• _Aufgabenbeschreibung_
Bearbeite das folgende Material, indem du alle Zeilen wiedergibst und dabei jedes „collectors“ durch „collected by“ ersetzt. Alles andere bleibt unverändert.

• _Daten zur Übung_
-=-=-=-=-

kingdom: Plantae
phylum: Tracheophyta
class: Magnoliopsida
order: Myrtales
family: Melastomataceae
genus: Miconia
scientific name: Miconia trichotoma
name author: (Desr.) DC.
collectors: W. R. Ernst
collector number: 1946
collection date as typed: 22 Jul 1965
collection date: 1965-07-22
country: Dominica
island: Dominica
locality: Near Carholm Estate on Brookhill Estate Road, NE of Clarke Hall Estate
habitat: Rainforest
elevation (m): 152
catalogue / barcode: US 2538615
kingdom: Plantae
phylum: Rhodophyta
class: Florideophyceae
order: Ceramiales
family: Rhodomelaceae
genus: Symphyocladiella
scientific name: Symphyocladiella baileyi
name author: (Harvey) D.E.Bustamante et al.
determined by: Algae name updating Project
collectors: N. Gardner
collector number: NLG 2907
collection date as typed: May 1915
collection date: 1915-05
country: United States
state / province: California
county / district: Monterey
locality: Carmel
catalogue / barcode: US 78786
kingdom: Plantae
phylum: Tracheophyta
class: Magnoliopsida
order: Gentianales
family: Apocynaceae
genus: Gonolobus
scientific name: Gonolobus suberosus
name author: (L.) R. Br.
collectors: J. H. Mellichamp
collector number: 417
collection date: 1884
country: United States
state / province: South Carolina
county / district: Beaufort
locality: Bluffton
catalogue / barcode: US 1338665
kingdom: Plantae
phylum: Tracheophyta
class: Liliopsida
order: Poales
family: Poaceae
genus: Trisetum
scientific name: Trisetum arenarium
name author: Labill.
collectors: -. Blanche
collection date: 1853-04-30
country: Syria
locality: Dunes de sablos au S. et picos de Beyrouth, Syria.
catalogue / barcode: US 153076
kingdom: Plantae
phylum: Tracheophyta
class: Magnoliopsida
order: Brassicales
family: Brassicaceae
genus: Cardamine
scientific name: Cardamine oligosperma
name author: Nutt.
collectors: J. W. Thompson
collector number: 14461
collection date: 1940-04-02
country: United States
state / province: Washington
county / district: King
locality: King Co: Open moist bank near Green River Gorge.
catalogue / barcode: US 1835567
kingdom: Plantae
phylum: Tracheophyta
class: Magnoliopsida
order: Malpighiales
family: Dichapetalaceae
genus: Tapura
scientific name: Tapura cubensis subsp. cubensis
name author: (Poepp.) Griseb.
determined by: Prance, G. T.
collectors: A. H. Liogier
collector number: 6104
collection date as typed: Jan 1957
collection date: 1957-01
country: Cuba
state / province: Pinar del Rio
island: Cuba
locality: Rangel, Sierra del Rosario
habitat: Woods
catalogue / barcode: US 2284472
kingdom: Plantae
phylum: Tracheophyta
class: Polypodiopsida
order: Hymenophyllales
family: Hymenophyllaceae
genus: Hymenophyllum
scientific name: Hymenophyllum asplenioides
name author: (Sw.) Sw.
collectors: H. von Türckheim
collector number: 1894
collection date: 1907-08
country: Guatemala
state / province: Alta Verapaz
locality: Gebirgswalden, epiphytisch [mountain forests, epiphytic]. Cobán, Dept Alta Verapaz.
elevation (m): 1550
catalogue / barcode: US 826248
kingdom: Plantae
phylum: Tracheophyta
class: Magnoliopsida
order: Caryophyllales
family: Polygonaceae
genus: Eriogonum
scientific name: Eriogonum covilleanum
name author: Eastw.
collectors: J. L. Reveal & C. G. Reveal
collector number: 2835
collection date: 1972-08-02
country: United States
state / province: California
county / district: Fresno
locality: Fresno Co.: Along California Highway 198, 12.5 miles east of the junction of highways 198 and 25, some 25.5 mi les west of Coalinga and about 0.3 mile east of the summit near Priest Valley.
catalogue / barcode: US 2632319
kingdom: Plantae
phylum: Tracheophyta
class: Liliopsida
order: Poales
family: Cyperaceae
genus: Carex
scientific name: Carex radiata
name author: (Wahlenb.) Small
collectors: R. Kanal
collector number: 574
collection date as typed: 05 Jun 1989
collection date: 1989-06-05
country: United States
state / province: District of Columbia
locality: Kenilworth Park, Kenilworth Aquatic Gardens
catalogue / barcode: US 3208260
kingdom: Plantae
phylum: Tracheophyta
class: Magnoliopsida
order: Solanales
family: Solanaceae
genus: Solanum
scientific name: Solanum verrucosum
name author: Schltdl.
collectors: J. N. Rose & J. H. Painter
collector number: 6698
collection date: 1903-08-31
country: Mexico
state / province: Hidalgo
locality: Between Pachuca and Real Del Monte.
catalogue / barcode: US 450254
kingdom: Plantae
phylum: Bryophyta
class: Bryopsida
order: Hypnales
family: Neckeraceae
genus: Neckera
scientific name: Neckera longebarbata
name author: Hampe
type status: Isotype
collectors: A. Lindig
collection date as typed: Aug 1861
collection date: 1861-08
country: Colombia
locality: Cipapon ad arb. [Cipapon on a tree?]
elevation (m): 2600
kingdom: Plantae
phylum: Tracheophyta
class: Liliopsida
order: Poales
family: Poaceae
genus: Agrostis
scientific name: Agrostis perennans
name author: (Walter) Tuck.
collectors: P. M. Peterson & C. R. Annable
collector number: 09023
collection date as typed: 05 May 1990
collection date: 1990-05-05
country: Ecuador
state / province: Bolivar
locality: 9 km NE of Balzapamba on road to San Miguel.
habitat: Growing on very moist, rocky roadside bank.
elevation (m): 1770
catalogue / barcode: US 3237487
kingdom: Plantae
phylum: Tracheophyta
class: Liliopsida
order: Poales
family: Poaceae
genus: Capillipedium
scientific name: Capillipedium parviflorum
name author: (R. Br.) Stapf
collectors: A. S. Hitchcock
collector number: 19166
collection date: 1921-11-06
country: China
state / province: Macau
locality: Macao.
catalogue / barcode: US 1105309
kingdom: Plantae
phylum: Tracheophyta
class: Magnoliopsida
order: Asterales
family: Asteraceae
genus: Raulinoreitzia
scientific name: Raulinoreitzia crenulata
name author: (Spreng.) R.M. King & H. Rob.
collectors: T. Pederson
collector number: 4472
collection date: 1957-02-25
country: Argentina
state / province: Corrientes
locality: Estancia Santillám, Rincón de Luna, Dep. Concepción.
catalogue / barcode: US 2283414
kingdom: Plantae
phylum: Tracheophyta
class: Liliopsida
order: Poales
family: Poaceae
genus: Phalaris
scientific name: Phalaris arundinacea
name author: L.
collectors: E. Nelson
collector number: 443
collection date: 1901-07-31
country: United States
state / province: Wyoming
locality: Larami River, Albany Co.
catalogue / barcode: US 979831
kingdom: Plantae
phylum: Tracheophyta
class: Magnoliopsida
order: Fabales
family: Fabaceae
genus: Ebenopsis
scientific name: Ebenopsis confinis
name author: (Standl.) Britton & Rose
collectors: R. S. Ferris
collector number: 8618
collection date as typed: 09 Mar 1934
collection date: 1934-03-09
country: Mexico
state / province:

-=-=-=-=-

• _Antwort zur Aufgabe_
kingdom: Plantae
phylum: Tracheophyta
class: Magnoliopsida
order: Myrtales
family: Melastomataceae
genus: Miconia
scientific name: Miconia trichotoma
name author: (Desr.) DC.
collected by: W. R. Ernst
collector number: 1946
collection date as typed: 22 Jul 1965
collection date: 1965-07-22
country: Dominica
island: Dominica
locality: Near Carholm Estate on Brookhill Estate Road, NE of Clarke Hall Estate
habitat: Rainforest
elevation (m): 152
catalogue / barcode: US 2538615
kingdom: Plantae
phylum: Rhodophyta
class: Florideophyceae
order: Ceramiales
family: Rhodomelaceae
genus: Symphyocladiella
scientific name: Symphyocladiella baileyi
name author: (Harvey) D.E.Bustamante et al.
determined by: Algae name updating Project
collected by: N. Gardner
collector number: NLG 2907
collection date as typed: May 1915
collection date: 1915-05
country: United States
state / province: California
county / district: Monterey
locality: Carmel
catalogue / barcode: US 78786
kingdom: Plantae
phylum: Tracheophyta
class: Magnoliopsida
order: Gentianales
family: Apocynaceae
genus: Gonolobus
scientific name: Gonolobus suberosus
name author: (L.) R. Br.
collected by: J. H. Mellichamp
collector number: 417
collection date: 1884
country: United States
state / province: South Carolina
county / district: Beaufort
locality: Bluffton
catalogue / barcode: US 1338665
kingdom: Plantae
phylum: Tracheophyta
class: Liliopsida
order: Poales
family: Poaceae
genus: Trisetum
scientific name: Trisetum arenarium
name author: Labill.
collected by: -. Blanche
collection date: 1853-04-30
country: Syria
locality: Dunes de sablos au S. et picos de Beyrouth, Syria.
catalogue / barcode: US 153076
kingdom: Plantae
phylum: Tracheophyta
class: Magnoliopsida
order: Brassicales
family: Brassicaceae
genus: Cardamine
scientific name: Cardamine oligosperma
name author: Nutt.
collected by: J. W. Thompson
collector number: 14461
collection date: 1940-04-02
country: United States
state / province: Washington
county / district: King
locality: King Co: Open moist bank near Green River Gorge.
catalogue / barcode: US 1835567
kingdom: Plantae
phylum: Tracheophyta
class: Magnoliopsida
order: Malpighiales
family: Dichapetalaceae
genus: Tapura
scientific name: Tapura cubensis subsp. cubensis
name author: (Poepp.) Griseb.
determined by: Prance, G. T.
collected by: A. H. Liogier
collector number: 6104
collection date as typed: Jan 1957
collection date: 1957-01
country: Cuba
state / province: Pinar del Rio
island: Cuba
locality: Rangel, Sierra del Rosario
habitat: Woods
catalogue / barcode: US 2284472
kingdom: Plantae
phylum: Tracheophyta
class: Polypodiopsida
order: Hymenophyllales
family: Hymenophyllaceae
genus: Hymenophyllum
scientific name: Hymenophyllum asplenioides
name author: (Sw.) Sw.
collected by: H. von Türckheim
collector number: 1894
collection date: 1907-08
country: Guatemala
state / province: Alta Verapaz
locality: Gebirgswalden, epiphytisch [mountain forests, epiphytic]. Cobán, Dept Alta Verapaz.
elevation (m): 1550
catalogue / barcode: US 826248
kingdom: Plantae
phylum: Tracheophyta
class: Magnoliopsida
order: Caryophyllales
family: Polygonaceae
genus: Eriogonum
scientific name: Eriogonum covilleanum
name author: Eastw.
collected by: J. L. Reveal & C. G. Reveal
collector number: 2835
collection date: 1972-08-02
country: United States
state / province: California
county / district: Fresno
locality: Fresno Co.: Along California Highway 198, 12.5 miles east of the junction of highways 198 and 25, some 25.5 mi les west of Coalinga and about 0.3 mile east of the summit near Priest Valley.
catalogue / barcode: US 2632319
kingdom: Plantae
phylum: Tracheophyta
class: Liliopsida
order: Poales
family: Cyperaceae
genus: Carex
scientific name: Carex radiata
name author: (Wahlenb.) Small
collected by: R. Kanal
collector number: 574
collection date as typed: 05 Jun 1989
collection date: 1989-06-05
country: United States
state / province: District of Columbia
locality: Kenilworth Park, Kenilworth Aquatic Gardens
catalogue / barcode: US 3208260
kingdom: Plantae
phylum: Tracheophyta
class: Magnoliopsida
order: Solanales
family: Solanaceae
genus: Solanum
scientific name: Solanum verrucosum
name author: Schltdl.
collected by: J. N. Rose & J. H. Painter
collector number: 6698
collection date: 1903-08-31
country: Mexico
state / province: Hidalgo
locality: Between Pachuca and Real Del Monte.
catalogue / barcode: US 450254
kingdom: Plantae
phylum: Bryophyta
class: Bryopsida
order: Hypnales
family: Neckeraceae
genus: Neckera
scientific name: Neckera longebarbata
name author: Hampe
type status: Isotype
collected by: A. Lindig
collection date as typed: Aug 1861
collection date: 1861-08
country: Colombia
locality: Cipapon ad arb. [Cipapon on a tree?]
elevation (m): 2600
kingdom: Plantae
phylum: Tracheophyta
class: Liliopsida
order: Poales
family: Poaceae
genus: Agrostis
scientific name: Agrostis perennans
name author: (Walter) Tuck.
collected by: P. M. Peterson & C. R. Annable
collector number: 09023
collection date as typed: 05 May 1990
collection date: 1990-05-05
country: Ecuador
state / province: Bolivar
locality: 9 km NE of Balzapamba on road to San Miguel.
habitat: Growing on very moist, rocky roadside bank.
elevation (m): 1770
catalogue / barcode: US 3237487
kingdom: Plantae
phylum: Tracheophyta
class: Liliopsida
order: Poales
family: Poaceae
genus: Capillipedium
scientific name: Capillipedium parviflorum
name author: (R. Br.) Stapf
collected by: A. S. Hitchcock
collector number: 19166
collection date: 1921-11-06
country: China
state / province: Macau
locality: Macao.
catalogue / barcode: US 1105309
kingdom: Plantae
phylum: Tracheophyta
class: Magnoliopsida
order: Asterales
family: Asteraceae
genus: Raulinoreitzia
scientific name: Raulinoreitzia crenulata
name author: (Spreng.) R.M. King & H. Rob.
collected by: T. Pederson
collector number: 4472
collection date: 1957-02-25
country: Argentina
state / province: Corrientes
locality: Estancia Santillám, Rincón de Luna, Dep. Concepción.
catalogue / barcode: US 2283414
kingdom: Plantae
phylum: Tracheophyta
class: Liliopsida
order: Poales
family: Poaceae
genus: Phalaris
scientific name: Phalaris arundinacea
name author: L.
collected by: E. Nelson
collector number: 443
collection date: 1901-07-31
country: United States
state / province: Wyoming
locality: Larami River, Albany Co.
catalogue / barcode: US 979831
kingdom: Plantae
phylum: Tracheophyta
class: Magnoliopsida
order: Fabales
family: Fabaceae
genus: Ebenopsis
scientific name: Ebenopsis confinis
name author: (Standl.) Britton & Rose
collected by: R. S. Ferris
collector number: 8618
collection date as typed: 09 Mar 1934
collection date: 1934-03-09
country: Mexico
state / province:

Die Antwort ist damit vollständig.